|Ph.D Student||Cohen Tal|
|Subject||Cavitation and Shocks in Porous Plasticity|
|Department||Department of Aerospace Engineering||Supervisor||Professor Emeritus David Durban|
|Full Thesis text|
Recent conflicts have demonstrated that focusing more knowledge and research towards advanced protection technologies, to deal with the increasing threat to population safety, can have beneficial outcomes beyond expectation. An important ingredient in achieving this goal is by modern protective civilian spaces (shelters) which can withstand direct hypervelocity impact, including individual lightweight shields (personal armor). Modern aircrafts are also expected to provide protection against bullets or shrapnel hitting the thin pressurized structure, endangering the integrity of the entire airplane. Likewise, satellites are under constant threat of impact by space debris at extremely high velocities, with even more severe danger imposed by meteorides. These threats are the main motivation for the present research; learning how civilian and airborne structures respond to impact and penetration would facilitate design of more efficient protective systems which can in turn save lives.

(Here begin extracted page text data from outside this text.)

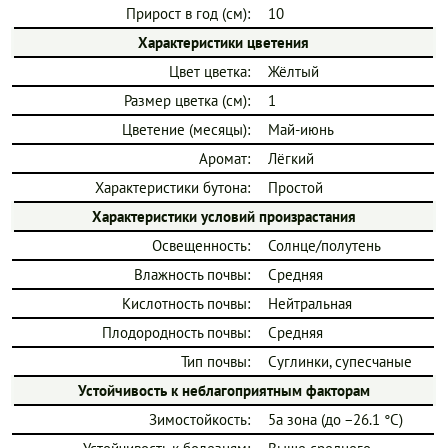
Прирост в год (см):
10
Характеристики цветения
Цвет цветка:
Жёлтый
Размер цветка (см):
1
Цветение (месяцы):
Май-июнь
Аромат:
Лёгкий
Характеристики бутона:
Простой
Характеристики условий произрастания
Освещенность:
Солнце/полутень
Влажность почвы:
Средняя
Кислотность почвы:
Нейтральная
Плодородность почвы:
Средняя
Тип почвы:
Суглинки, супесчаные
Устойчивость к неблагоприятным факторам
Зимостойкость:
5a зона (до −26.1 °C)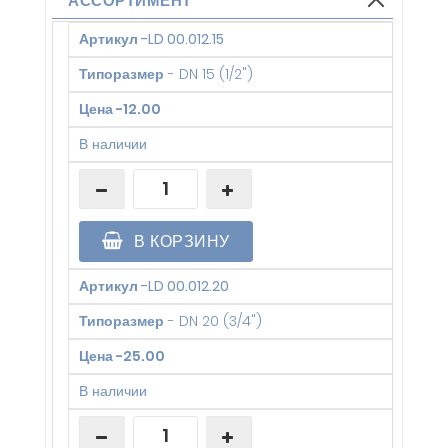
АССОРТИМЕНТ
Артикул
-
LD 00.012.15
Типоразмер
-
DN 15 (1/2")
Цена
-
12.00
В наличии
В КОРЗИНУ
Артикул
-
LD 00.012.20
Типоразмер
-
DN 20 (3/4")
Цена
-
25.00
В наличии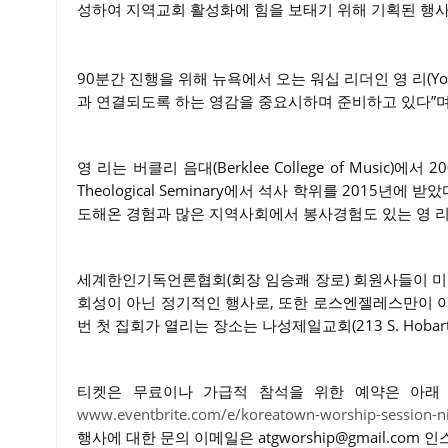
성하여 지역교회 활성화에 힘을 보태기 위해 기획된 행사
90분간 진행을 위해 뉴욕에서 오는 워십 리더인 영 리(You
과 연결되도록 하는 영감을 중요시하며 준비하고 있다”며 
영 리는 버클리 음대(Berklee College of Music)에
Theological Seminary에서 석사 학위를 2015년
도해온 경험과 많은 지역사회에서 봉사경험도 있는 영 
세계한인기독언론협회(회장 임승쾌 장로) 회원사들이 미디
회성이 아닌 정기적인 행사로, 또한 로스엔젤레스만이 
번 첫 집회가 열리는 장소는 나성제일교회(213 S. Hobart Blvd
티켓은 무료이나 가급적 참석을 위한 예약은 아래 
www.eventbrite.com/e/koreatown-worship-session-ni
행사에 대한 문의 이메일은 atgworship@gmail.com 인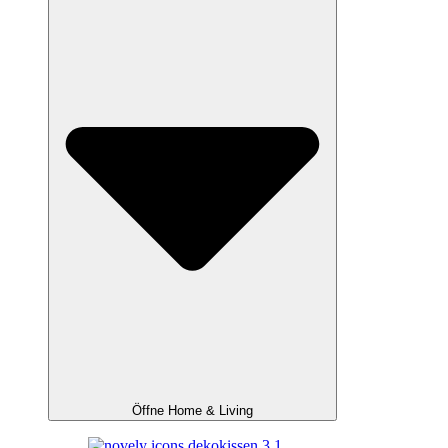
Öffne Home & Living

The effect of material porosity on penetration processes via quasistatic and dynamic cavitation models, is examined, attempting at simple analytical results. Hypervelocity loading, which includes propagation of plastic shock waves, is studied and the possibility of a stiffening effect due to high energy absorption, similar to the wave drag effect in fluid dynamics is considered. In that context, finite strain longitudinal plastic shock behaviour is analyzed and compared with shock behaviour in dynamic cavitation.